**WHAT THE TASK ASKS**:
Could you reproduce, word for word, the part of the records that opens at their very start and closes with the line containing "Transcribe the sheet", both ends included, and nothing else?
□ □ □ □ □ □ □
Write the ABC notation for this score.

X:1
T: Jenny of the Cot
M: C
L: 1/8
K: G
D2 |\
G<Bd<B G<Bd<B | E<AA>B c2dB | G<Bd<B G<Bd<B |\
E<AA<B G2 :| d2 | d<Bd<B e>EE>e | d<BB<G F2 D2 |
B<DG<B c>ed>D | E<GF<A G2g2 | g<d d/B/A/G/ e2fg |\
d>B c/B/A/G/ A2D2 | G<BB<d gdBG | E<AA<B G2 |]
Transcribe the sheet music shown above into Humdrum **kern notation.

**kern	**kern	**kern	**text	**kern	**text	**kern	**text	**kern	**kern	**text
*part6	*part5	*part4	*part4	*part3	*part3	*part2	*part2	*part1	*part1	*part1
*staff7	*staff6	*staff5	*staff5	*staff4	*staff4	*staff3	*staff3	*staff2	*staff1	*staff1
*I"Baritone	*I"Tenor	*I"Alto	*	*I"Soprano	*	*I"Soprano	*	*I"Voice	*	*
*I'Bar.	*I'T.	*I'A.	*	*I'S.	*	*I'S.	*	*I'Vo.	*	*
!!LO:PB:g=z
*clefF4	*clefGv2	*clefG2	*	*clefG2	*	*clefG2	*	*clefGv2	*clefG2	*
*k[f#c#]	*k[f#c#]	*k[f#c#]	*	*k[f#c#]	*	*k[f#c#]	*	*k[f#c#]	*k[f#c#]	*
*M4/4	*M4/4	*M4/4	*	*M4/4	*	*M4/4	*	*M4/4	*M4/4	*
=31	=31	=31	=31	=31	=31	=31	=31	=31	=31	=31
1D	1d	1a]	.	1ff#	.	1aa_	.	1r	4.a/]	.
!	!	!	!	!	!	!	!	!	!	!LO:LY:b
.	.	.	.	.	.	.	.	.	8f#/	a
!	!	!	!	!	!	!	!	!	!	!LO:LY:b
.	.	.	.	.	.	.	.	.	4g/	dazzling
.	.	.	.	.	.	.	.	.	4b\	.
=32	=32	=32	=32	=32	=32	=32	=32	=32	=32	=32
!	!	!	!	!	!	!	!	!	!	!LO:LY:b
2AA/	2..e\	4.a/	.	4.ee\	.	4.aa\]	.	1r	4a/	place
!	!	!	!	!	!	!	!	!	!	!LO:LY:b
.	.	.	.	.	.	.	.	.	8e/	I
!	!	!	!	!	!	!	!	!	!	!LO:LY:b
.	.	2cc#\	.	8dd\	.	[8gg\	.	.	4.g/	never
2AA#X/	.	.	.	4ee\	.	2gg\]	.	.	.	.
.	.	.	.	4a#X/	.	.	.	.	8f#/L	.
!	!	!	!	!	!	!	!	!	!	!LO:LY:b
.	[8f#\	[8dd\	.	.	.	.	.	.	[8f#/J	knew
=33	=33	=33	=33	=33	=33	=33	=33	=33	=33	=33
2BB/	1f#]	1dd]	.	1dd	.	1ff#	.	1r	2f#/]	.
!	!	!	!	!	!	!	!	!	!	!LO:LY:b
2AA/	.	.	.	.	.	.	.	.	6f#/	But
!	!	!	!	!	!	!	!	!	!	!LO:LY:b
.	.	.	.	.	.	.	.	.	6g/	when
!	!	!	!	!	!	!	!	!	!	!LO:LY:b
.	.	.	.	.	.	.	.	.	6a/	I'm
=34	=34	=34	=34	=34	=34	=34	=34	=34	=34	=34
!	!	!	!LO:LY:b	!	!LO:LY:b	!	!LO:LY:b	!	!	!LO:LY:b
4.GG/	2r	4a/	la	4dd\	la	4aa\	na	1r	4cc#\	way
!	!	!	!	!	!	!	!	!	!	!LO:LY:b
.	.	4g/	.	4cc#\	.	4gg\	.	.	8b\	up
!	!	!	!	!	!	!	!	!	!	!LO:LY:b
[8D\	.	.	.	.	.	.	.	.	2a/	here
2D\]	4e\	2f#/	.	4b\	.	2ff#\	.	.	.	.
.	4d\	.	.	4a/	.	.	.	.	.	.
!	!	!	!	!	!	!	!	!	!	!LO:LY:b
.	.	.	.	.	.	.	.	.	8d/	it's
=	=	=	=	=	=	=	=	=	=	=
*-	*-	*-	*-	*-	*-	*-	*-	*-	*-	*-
□ □ □ □ □ □ □
**FINAL RESULT**:
Write the ABC notation for this score.

X:1
T: Jenny of the Cot
M: C
L: 1/8
K: G
D2 |\
G<Bd<B G<Bd<B | E<AA>B c2dB | G<Bd<B G<Bd<B |\
E<AA<B G2 :| d2 | d<Bd<B e>EE>e | d<BB<G F2 D2 |
B<DG<B c>ed>D | E<GF<A G2g2 | g<d d/B/A/G/ e2fg |\
d>B c/B/A/G/ A2D2 | G<BB<d gdBG | E<AA<B G2 |]
Transcribe the sheet music shown above into Humdrum **kern notation.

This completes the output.